Para além dos traços particulares que o podem definir, o Homem Supérfluo caracteriza-se também por uma condição espiritual distintiva: a falta de um objetivo na vida sob a forma de um ideal superior.
De acordo com o que descobrimos sobre ele, Durov, pessoalmente, e, como fenómeno sociológico, a classe de russos, maioritariamente jovens, abastados e instruídos, de onde provém, apresentam muitas das caraterísticas enumeradas.
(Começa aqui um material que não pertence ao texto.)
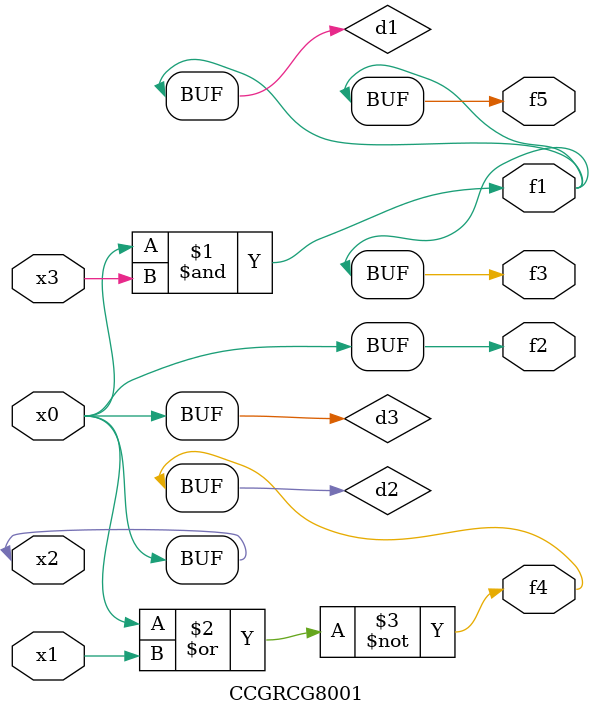
<source format=v>
module CCGRCG8001(
	input x0, x1, x2, x3,
	output f1, f2, f3, f4, f5
);

	wire d1, d2, d3;

	and (d1, x2, x3);
	nor (d2, x0, x1);
	buf (d3, x0, x2);
	assign f1 = d1;
	assign f2 = d3;
	assign f3 = d1;
	assign f4 = d2;
	assign f5 = d1;
endmodule

</source>
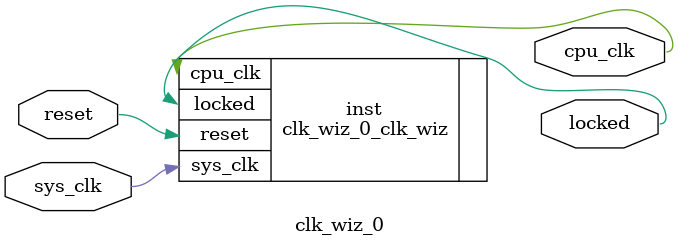
<source format=v>


`timescale 1ps/1ps

(* CORE_GENERATION_INFO = "clk_wiz_0,clk_wiz_v6_0_2_0_0,{component_name=clk_wiz_0,use_phase_alignment=true,use_min_o_jitter=false,use_max_i_jitter=false,use_dyn_phase_shift=false,use_inclk_switchover=false,use_dyn_reconfig=false,enable_axi=0,feedback_source=FDBK_AUTO,PRIMITIVE=MMCM,num_out_clk=1,clkin1_period=10.000,clkin2_period=10.000,use_power_down=false,use_reset=true,use_locked=true,use_inclk_stopped=false,feedback_type=SINGLE,CLOCK_MGR_TYPE=NA,manual_override=false}" *)

module clk_wiz_0 
 (
  // Clock out ports
  output        cpu_clk,
  // Status and control signals
  input         reset,
  output        locked,
 // Clock in ports
  input         sys_clk
 );

  clk_wiz_0_clk_wiz inst
  (
  // Clock out ports  
  .cpu_clk(cpu_clk),
  // Status and control signals               
  .reset(reset), 
  .locked(locked),
 // Clock in ports
  .sys_clk(sys_clk)
  );

endmodule

</source>
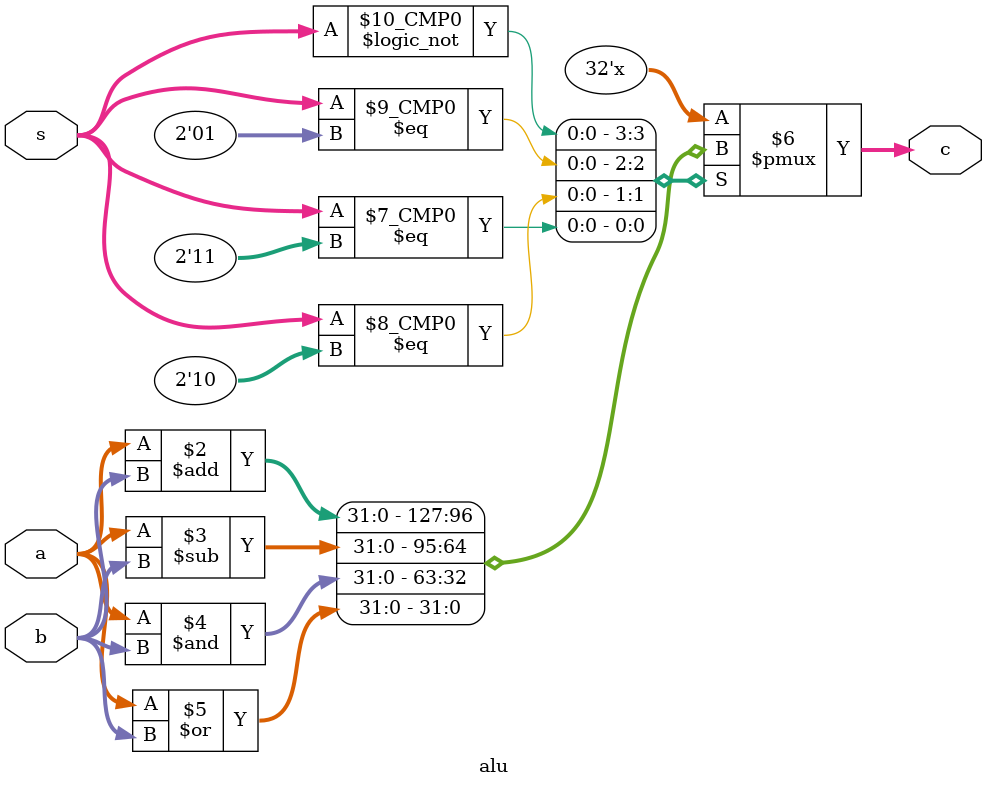
<source format=v>
module alu #(parameter  data_width = 32, parameter addr_width = 5)(input [(data_width - 1):0] a, b, input [1:0] s, output reg [(data_width - 1):0] c);

    always @(a, b, s) begin
        case (s)
            // 0: Addition
            2'b00: c = a + b;

            // 1: Subtraction
            2'b01: c = a - b;

            // 2: Bitwise AND
            2'b10: c = a & b;

            // 3: Bitwise OR
            2'b11: c = a | b;
        endcase
    end

endmodule

</source>
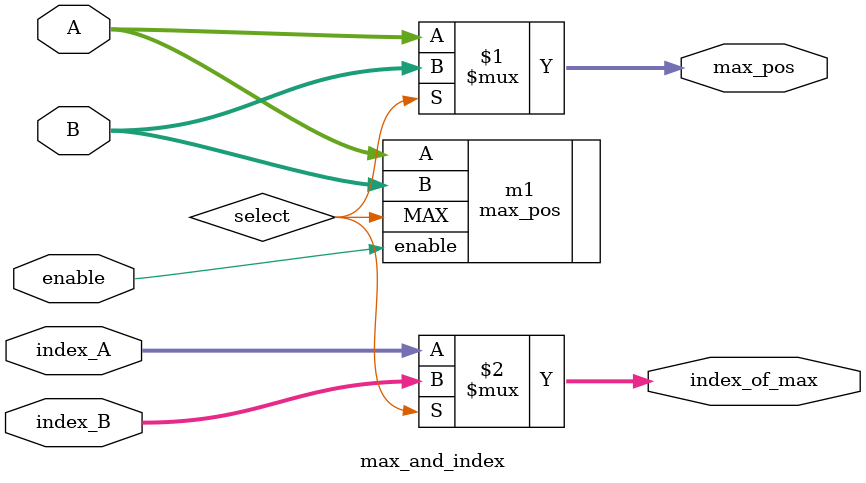
<source format=v>
module max_and_index(A, B,
  index_A, index_B,
  enable,
  max_pos,
  index_of_max); 
  
    parameter p_size = 32;
    parameter POS_num_bit = 4;
    
  input [p_size-1:0] A, B;
  input [POS_num_bit-1:0] index_A, index_B;
  input enable;
  output [p_size-1:0] max_pos;
  output [POS_num_bit-1:0] index_of_max;
  
  wire select;
  max_pos m1 (.enable(enable), .A(A), .B(B), .MAX(select));
  assign max_pos = select ? B : A;
  assign index_of_max = select ? index_B : index_A;
  
endmodule

</source>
É evidente que não se preocupam com os valores fundamentais da Rússia contemporânea e não estão interessados em fazer parte ou ajudar a preservar a civilização única definida por esses valores. Não têm orgulho nela e procuram os seus modelos noutros lugares. Não se sentem particularmente em dívida para com a nação e a sociedade que os educou e criou, que fomentou os seus talentos e lhes ensinou tudo o que sabem. Colocam essas aptidões e talentos à disposição de quem paga mais no mercado global.
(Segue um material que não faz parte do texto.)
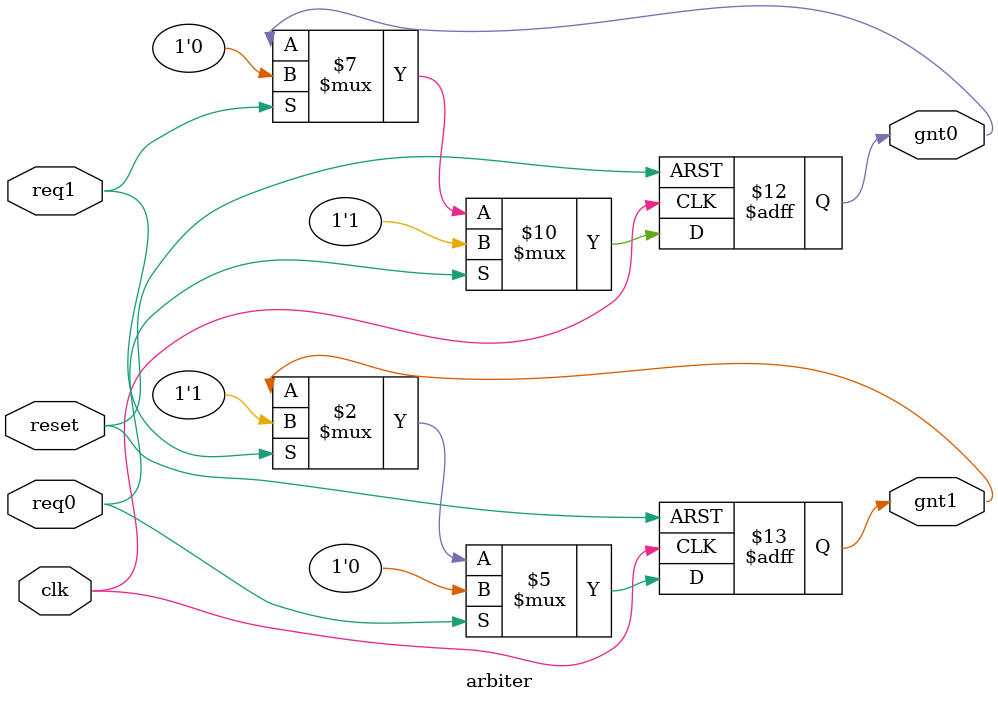
<source format=v>
module arbiter_tb();
   wire gnt_0, gnt_1;
   reg  req_0, req_1, clk, testFail;
   
   
   always begin
      #1 clk = !clk;
   end

   always begin
      #4 req_0 = !req_0;
   end

   always begin
      #6 req_1 = !req_1;
   end

   initial begin
      $dumpfile("waves_arb.vcd");
      $dumpvars(0, arbiter_tb);
      clk = 0;
      testFail = 0;
      req_0 = 0;
      req_1 = 1;
      #96
        $finish;
   end

   initial begin
      $monitor("At time %t r0 = %d, r1 = %d, g0 = %d, g1=%d, testFail =%d", $time, req_0, req_1, gnt_0, gnt_1, testFail);
   end

   // having to code this was pretty upsetting. I think using a language
   // where we've already built up the library for test assertions (even
   // though they weren't included by default) and having done a decent
   // amount of python testing (where someone else did that hardwork for
   // me) made me forget the pain of low level hardware design for some
   // reason. My guess is no languages the age of VHDL or Verilog were
   // smart enough to be designed with self checking testing in mind, but
   // now that I don't have to live that reality every day, I've forgotten
   // some of the pain of it. 
   always @ (posedge clk)
     begin
        if (gnt_0 == gnt_1) begin 
           $display("things are bad");
           testFail = 1;
        end
     end
   
   arbiter arb(clk, reset, req_0, req_1, gnt_0, gnt_1);
   
   
endmodule

module arbiter(clk, reset, req0, req1, gnt0, gnt1);
   
   input clk, reset, req0, req1;
   output gnt0, gnt1;
   wire   clk, reset, req0, req1;
   // are there any registers? -- of course, you're using a clk
   reg    gnt0, gnt1;
    

   always @ (posedge clk or posedge reset)
     begin
        if (reset) begin
           gnt0 <= 1'b0;
           gnt1 <= 1'b0;
        end else if (req0) begin
           gnt0 <= 1'b1;
           gnt1 <= 1'b0;
        end else if (req1) begin
           gnt1 <= 1'b1;
           gnt0 <= 1'b0;
//        end else begin
//           gnt1 <= 1'b0;
//           gnt0 <= 1'b0;
        end
     end
endmodule // arbiter

</source>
Sem uma base sólida em qualquer coisa que transcenda o Eu, a sua resiliência é frágil, a sua espinha dorsal altamente flexível. A adesão a princípios elevados (o respeito pela privacidade e a liberdade de expressão, no caso de Durov) é sobretudo verbal e efémera, sujeita a compromissos ao primeiro sinal de pressão séria ou de perspetiva de sacrifício.
Os princípios declarados publicamente não passam de falas numa peça de moral auto-promovida, um teatro em que se contentam em atuar desde que, em nome desses princípios, não sejam obrigados a abdicar de nada que apreciem.
Muitos terão ficado desiludidos com a rápida e inesperada capitulação de Pavel Durov. Parece, no entanto, que a vida entregou a Pavel Durov um papel cujo alcance moral era demasiado grande para ele. Ou não estava preparado para ele, ou talvez não estivesse de todo interessado em assumi-lo. No palco moral, em contraste com a postura, atuar com credibilidade significa atuar com sacrifício, e isso é infinitamente mais exigente do que tudo o que Durov parece ter feito até agora no decurso da sua vida. É um género que exige mais do que conhecimentos técnicos ou perspicácia comercial. Exige uma qualidade cada vez mais rara e preciosa, que em tempos idos era conhecida e admirada como – carácter.
Nos últimos dois anos, a Rússia “perdeu” várias centenas de milhares de “Pavel Durovs” para as seduções que acenam de fora das suas fronteiras. Esses russos nominais não estavam preparados para partilhar, nem sequer simbolicamente, os sacrifícios e desconfortos dos seus compatriotas na Rússia propriamente dita ou na Ucrânia. No entanto, quantitativa e qualitativamente, essa perda demográfica está a ser amplamente compensada pelo afluxo de um número ainda maior de novos cidadãos dignos. Depois de terem experimentado, ao longo de toda a sua vida, os benefícios ilusórios que têm mantido em cativeiro a frívola jeunesse dorée russa, o seu fervoroso empenhamento na cultura e nos valores da Rússia está agora fora de dúvida. Os seus filhos abraçarão esses valores e acabarão por herdar e encarnar o espírito russo.
Em contraste com o cataclismo demográfico que está a devastar o Ocidente coletivo, este é um esquema de substituição da população que todos os que desejam o bem da Rússia devem esperar e acolher.